How To Amp Up Your Family’s Sushi Game

If you’ve never tried sushi because the idea of raw fish bothers you, it’s time to check your facts. There are many types of western sushi that include cooked fish, and many others that include no meat at all. The more you educate yourself about the different types of sushi available, the more likely you’ll be able to incorporate this age-old dining experience onto your family’s diner table. 


The most common form of sushi that many of us know is maki. Maki is a rolled serving of sushi. The meat and veggies are wrapped in sticky rice and the rice is wrapped in nori, or seaweed. While is is appropriate to eat most sushi with your hands, practicing on maki with chopsticks is a great choice. 

It’s easy to crush things when you start with chopsticks. Sushi should never be smashed or squashed. Nori is slightly sticky; practice holding your pieces of maki just tight enough to hold them over your plate so you feel how much pressure you need to put on your chopsticks. 
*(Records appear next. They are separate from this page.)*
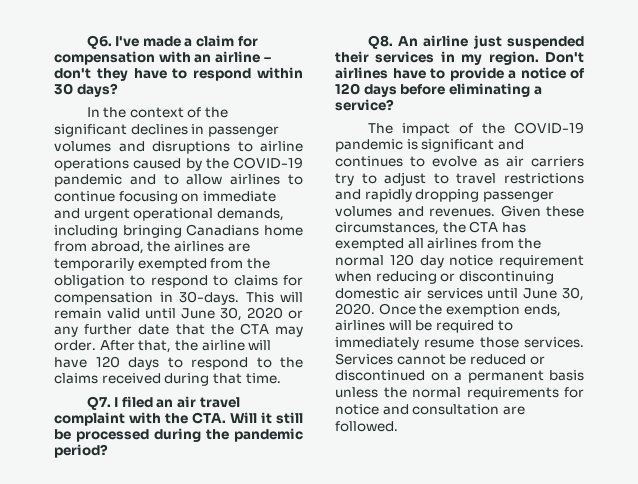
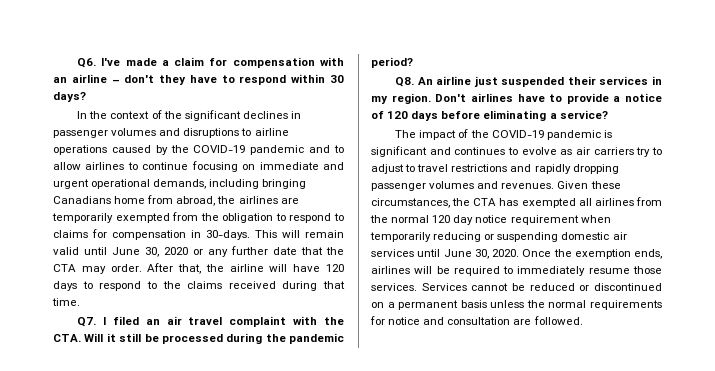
(372, 276) none -> [370,232,431,242] temporarily
[458,271,554,284] discontinuing -> [497,232,559,242] suspending

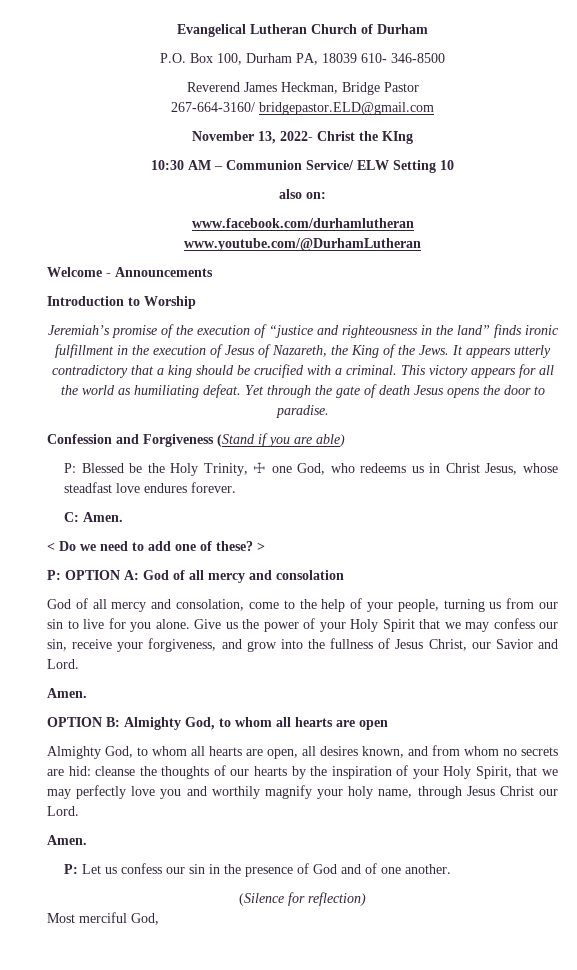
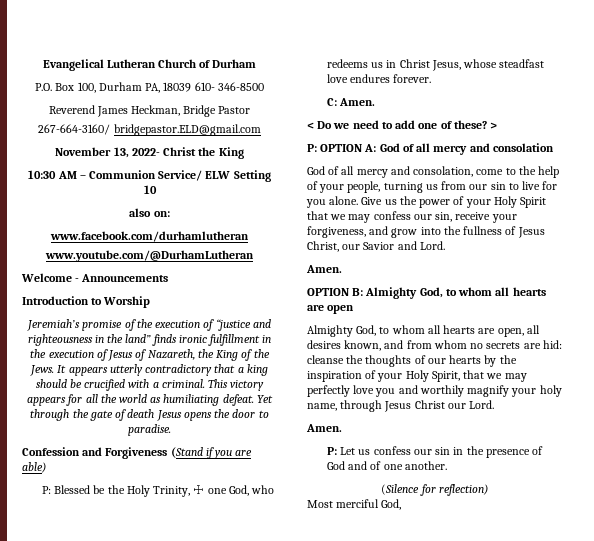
[382,131,413,144] KIng -> [218,147,244,159] King

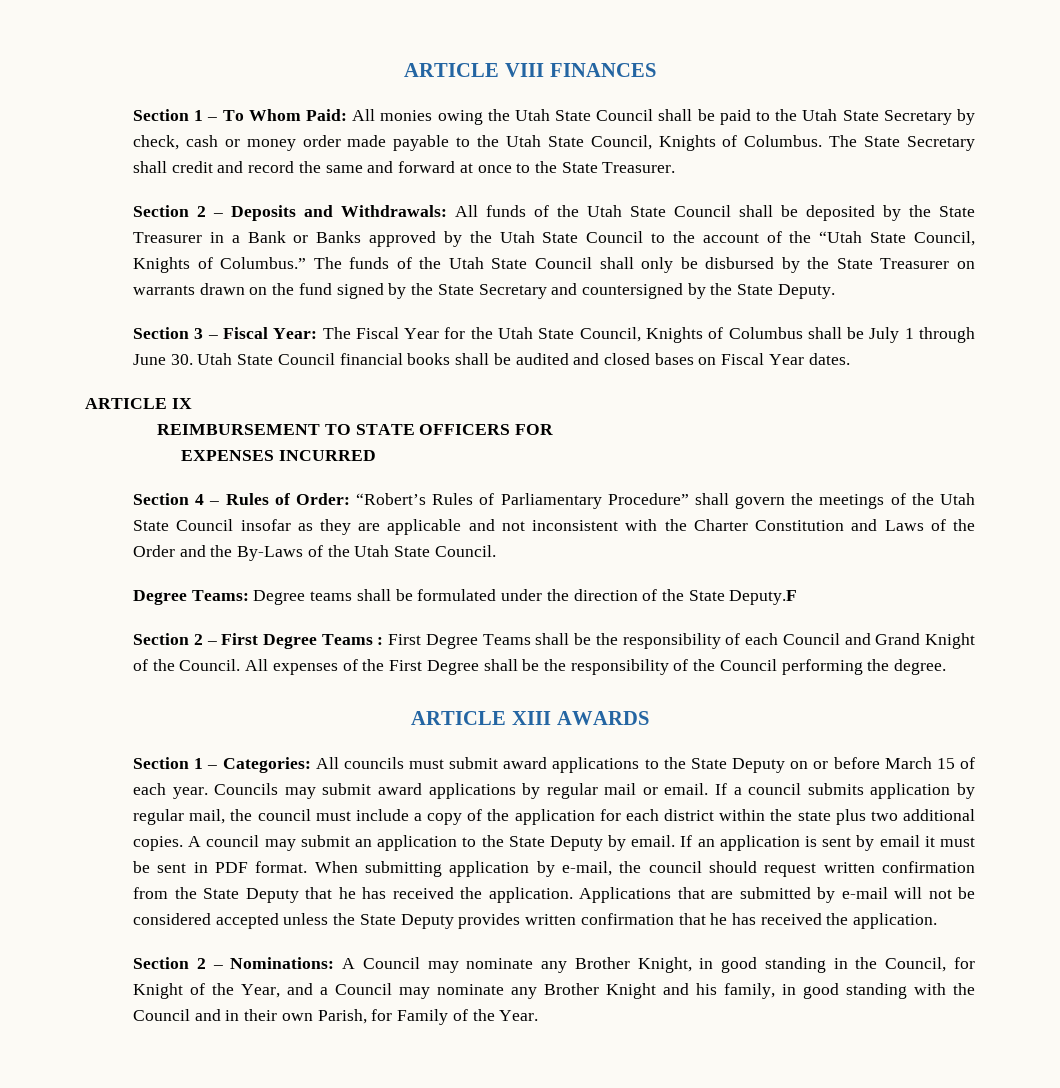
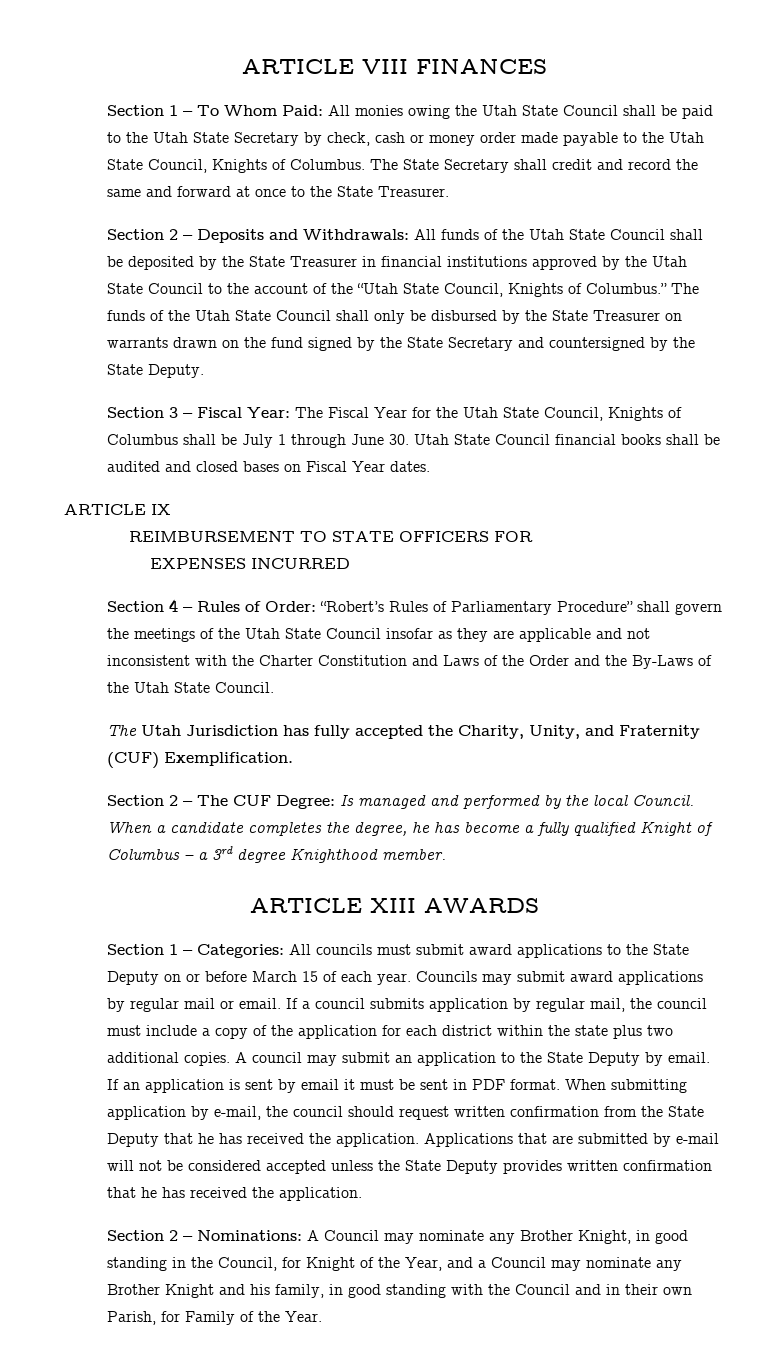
[231,231,362,243] a Bank or Banks -> [381,256,528,267] financial institutions
[133,589,798,605] [133,633,975,649] [133,659,947,675] Degree Teams: Degree teams shall be formulated under the direction of the State Deputy.F // Section 2 – First Degree Teams : First Degree Teams shall be the responsibility of each Council and Grand Knight of the Council. All expenses of the First Degree shall be the responsibility of the Council performing the degree. -> [107,725,701,739] [107,752,294,769] [107,795,695,809] [107,821,714,836] [107,846,447,863] The Utah Jurisdiction has fully accepted the Charity, Unity, and Fraternity (CUF) Exemplification. // Section 2 – The CUF Degree: Is managed and performed by the local Council. When a candidate completes the degree, he has become a fully qualified Knight of Columbus – a 3rd degree Knighthood member.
If the raw fish thing is really problematic, try a California roll, a Philadelphia roll, or an unagi. All three feature cooked fish, namely steamed crab, smoked salmon and fried freshwater eel. If you’re feeling adventurous, try a spider crab maki; this deep fried maki treat comes with claws at the end and is deliciously flavorful. 


Temaki, or hand roll, must be eaten with the fingers. There is a lot of product inside your temaki; you will want to eat this quickly. The longer it lays, the longer it will have to fall apart and you’ll end up asking for a fork to enjoy the stuffing. You will need to be able to bite completely through the nori to fully enjoy a hand roll; if your teeth don’t meet fully, you may prefer maki. 

Do be careful when judging the spiciness of your filling choice. Spicy salmon is delicious, but depending on your tolerance a little can go a long way. Be aware that sushi is generally made with just a dab of wasabi, or Japanese horseradish. Unless you’ve tried it and really enjoy it, don’t add wasabi to your first bite of a hand roll or a maki roll. 


Sashimi is just the fish; there is no rice on the plate when you order sashimi. Sashimi is only eaten with chopsticks; it’s never finger food. It should be noted that sushi is not cheap. Bargain sushi should be viewed with caution. Because the main ingredients of sushi may need to be flown in each day, it’s worth the money. 

If you really love a particular fish, such as raw salmon or raw tuna, then sashimi is a great way to spend your sushi budget. You get unadulterated flavor and no rice to fill up your tummy. However, if you’re just starting out, don’t start with sashimi. 


When considering sashimi vs. nigiri, think of nigiri as an unrolled piece of maki minus the nori. While a maki will include 5 or six pieces, nigiri is generally just two piece of fish, laid over a bit of rice with a smear of wasabi between the fish and the rice. 

A quick tip for folks who love seafood: Do not order your favorite cooked product in the raw form. Seared scallops, for those who love them, are sweet and fatty. Raw scallops are the closest thing to straight up shortening that this scallop fan has ever eaten. If you love deep fried squid, be aware that raw squid is really chewy. 

Is It Safe To DIY Sushi? 

It really depends on your fishmonger. If you don’t have a fishmonger, find one. Grocery store raw fish, unless you live near the water or know that they fly in fish each day, is not a good choice for sushi. If your grocery store does sell sushi, watch the prep process and buy it as soon as you see it get placed in the cooler. 

Be aware that your first rolls will not look like what you find at your favorite sushi restaurant. It actually takes 10 years to become a fully qualified sushi chef in Japan. Unless you’re really ready to invest in the tools and put in the practice time to create tidy rolls. 

All versions of sushi offer a great way to eat clean, fresh fish. If you’ve been eating sushi for a while and find the flavor a bit blah, go to your favorite sushi restaurant for lunch instead of dinner. Your fish will have come off the shipping ice less recently and the flavor will be different. 

Sushi is a nutritious and delicious meal that your family can enjoy together. If your family is new to sushi rolling, consider using cooked meats. Sushi rolling with your family can be a fun and exciting experience for all family members involved, bringing you together for fun and for good health.